Targeting the transcriptome. Targeting the transcriptome has also become a popular approach for biotechs and attracted $230 million in VC funding in 2022. Rather than directly modifying the genome, this approach seeks to influence RNA expression for therapeutic benefit. This can bypass risks associated with permanent alterations to patients’ genetic material while still offering the ability to correct genetically based disorders. Biotechs are approaching this from diverse angles, including RNA-binding small molecules and synthetic long noncoding RNAs. Another approach in this field has been to engineer transfer RNAs that can correct mutations during transcription.
Trends in asset-based deals
Asset-based biotechs—those that are developing more traditional assets for specific indications—accounted for the remaining third of VC funding in 2022. McKinsey analysis grouped asset-based companies according to their primary therapeutic area of focus or that of the lead asset. In 2022, immunology stood out as a clear area of heightened interest, capturing 23 percent of total asset-based company funding—a significant jump from previous years (Exhibit 5). Several immunology asset-based companies raised rounds of more than $100 million in 2022. This trend toward immunology aligns with the growing interest in regenerative cell therapies noted earlier, with most of those efforts focused on reversing immune drivers of disease.

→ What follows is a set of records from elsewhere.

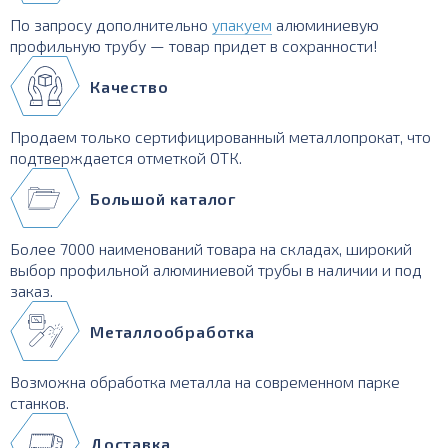
По запросу дополнительно
упакуем
алюминиевую
профильную трубу — товар придет в сохранности!
Качество
Продаем только сертифицированный металлопрокат, что
подтверждается отметкой ОТК.
Большой каталог
Более 7000 наименований товара на складах, широкий
выбор профильной алюминиевой трубы в наличии и под
заказ.
Металлообработка
Возможна обработка металла на современном парке
станков.
Доставка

In 2022, VC funding supported a spectrum of immunology assets, ranging from companies focused on new therapeutic targets such as components of the inflammasome to those that offer improvements in tissue specificity and treatment administration of established targets such as IL-17 and TNF-alpha.
On the other hand, oncology dropped from 46 percent of asset-focused VC funding in 2021 to 22 percent in 2022. This trend may reflect tempered excitement in the immuno-oncology space because the field has yet to find the “next PD-L1 inhibitor” and replicate its broad success.11 Investors may have also turned their focus toward platform innovations such as cell therapies, patient-specific precision medicines, and engineered multispecific antibody platforms over more traditional small-molecule and antibody approaches. As understanding of the complexity of human cancers increases, complex biologic products may be able to take a more patient-centric and targeted approach.

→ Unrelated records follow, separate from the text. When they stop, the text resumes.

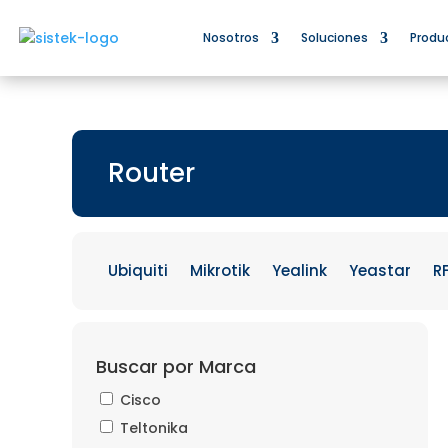
Nosotros
Soluciones
Produ
Router
Ubiquiti
Mikrotik
Yealink
Yeastar
R
Buscar por Marca
Cisco
Teltonika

Data from the first three quarters of 2023 shows VC funding continuing to level out from 2021 highs but remaining above prepandemic levels. This continued resilience contrasts starkly with public markets, which have remained hesitant about biotech throughout 2022 and 2023. Questions remain as to how long this bifurcation will continue and whether we will first see a slowdown in VC activity or an increase in public-market enthusiasm. It might be that public investors cannot tolerate the typically extended time horizons toward profitability in the sector, while VC investors are comfortable waiting for the results of biotech innovation.

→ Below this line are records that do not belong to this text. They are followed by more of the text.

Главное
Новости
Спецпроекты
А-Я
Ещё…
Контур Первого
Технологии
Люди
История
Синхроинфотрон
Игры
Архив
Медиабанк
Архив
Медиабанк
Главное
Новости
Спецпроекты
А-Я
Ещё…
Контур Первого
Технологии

As platform technologies continue to mature and the competitive arena grows increasingly crowded, biotechs will want to be able to clearly articulate the unique features that set them apart. Platform companies will also need to consider setting their sights beyond rare diseases toward more substantial areas of unmet medical needs. Biotech companies that prioritize investing in the key building blocks of a strong value proposition will likely stand out as the front-runners in attracting the significant VC funding essential for guiding transformational drugs to approval.